--- MATERIAL FOR THIS EXERCISE Enclosed Below ---

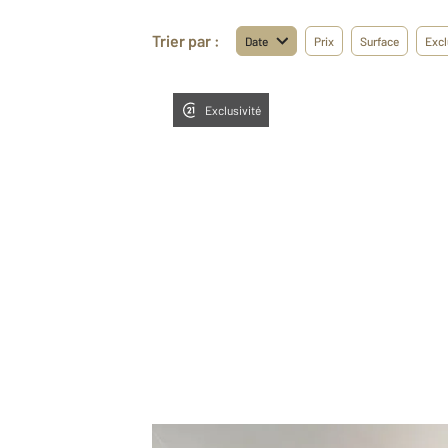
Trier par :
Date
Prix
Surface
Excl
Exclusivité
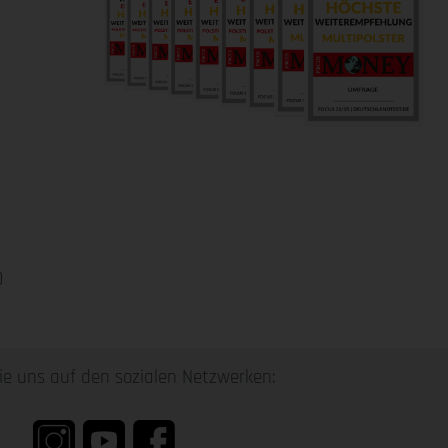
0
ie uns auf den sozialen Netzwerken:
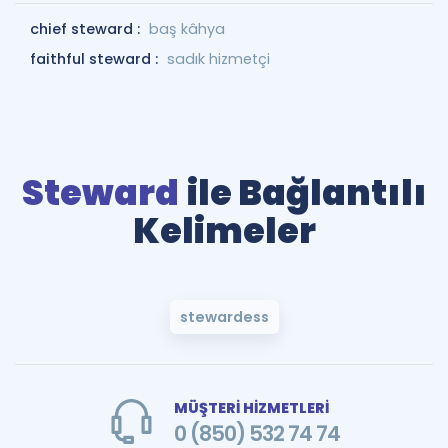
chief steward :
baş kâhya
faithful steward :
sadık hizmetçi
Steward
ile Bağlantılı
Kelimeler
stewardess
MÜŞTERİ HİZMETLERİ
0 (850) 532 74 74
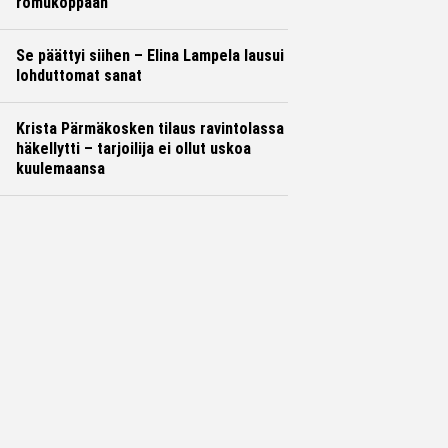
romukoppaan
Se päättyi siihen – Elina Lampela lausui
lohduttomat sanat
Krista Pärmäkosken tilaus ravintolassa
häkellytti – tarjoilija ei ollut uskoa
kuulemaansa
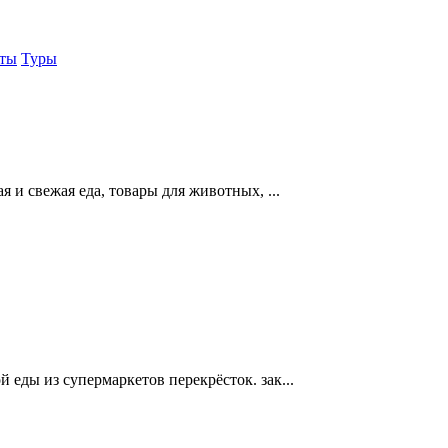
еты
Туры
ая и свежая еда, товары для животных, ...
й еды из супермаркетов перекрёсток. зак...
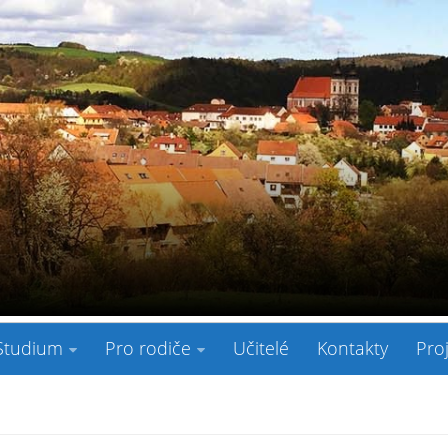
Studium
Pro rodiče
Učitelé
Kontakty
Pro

--- End of Enclosed MATERIAL FOR THIS EXERCISE ---
--- MATERIAL FOR THIS EXERCISE Enclosed Below ---

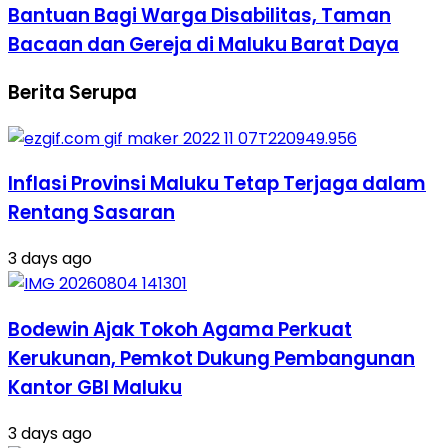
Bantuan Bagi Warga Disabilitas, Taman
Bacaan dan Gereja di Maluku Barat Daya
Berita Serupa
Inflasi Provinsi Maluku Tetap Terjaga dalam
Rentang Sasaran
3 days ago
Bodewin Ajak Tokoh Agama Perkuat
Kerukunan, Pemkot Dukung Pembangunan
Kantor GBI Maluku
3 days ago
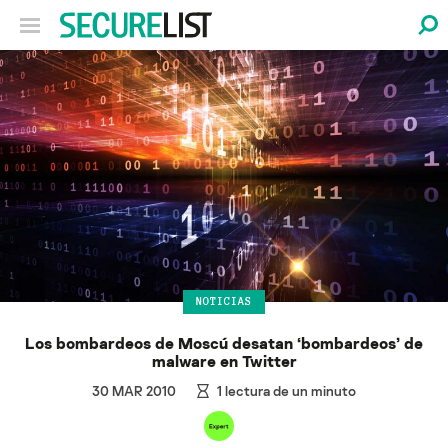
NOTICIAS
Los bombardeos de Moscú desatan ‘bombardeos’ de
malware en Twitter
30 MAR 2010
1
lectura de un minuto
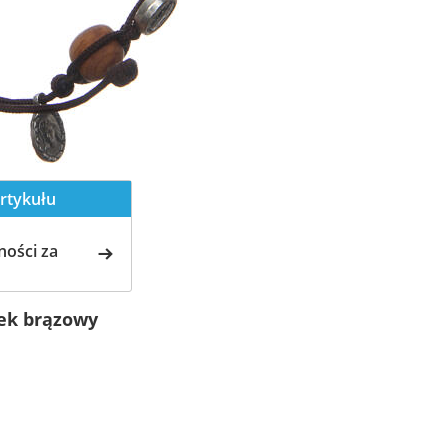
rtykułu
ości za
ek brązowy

--- End of Enclosed MATERIAL FOR THIS EXERCISE ---
--- MATERIAL FOR THIS EXERCISE Enclosed Below ---

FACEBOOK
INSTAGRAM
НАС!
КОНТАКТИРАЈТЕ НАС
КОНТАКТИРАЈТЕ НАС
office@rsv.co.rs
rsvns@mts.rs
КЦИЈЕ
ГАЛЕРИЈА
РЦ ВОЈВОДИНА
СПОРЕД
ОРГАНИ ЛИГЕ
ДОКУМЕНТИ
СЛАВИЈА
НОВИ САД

--- End of Enclosed MATERIAL FOR THIS EXERCISE ---

### WORK TASK
Whenever a line of the records holds the string "Maluku", pick it out and copy it.

### EXERCISE RESPONSE
Bacaan dan Gereja di Maluku Barat Daya
Inflasi Provinsi Maluku Tetap Terjaga dalam
Kantor GBI Maluku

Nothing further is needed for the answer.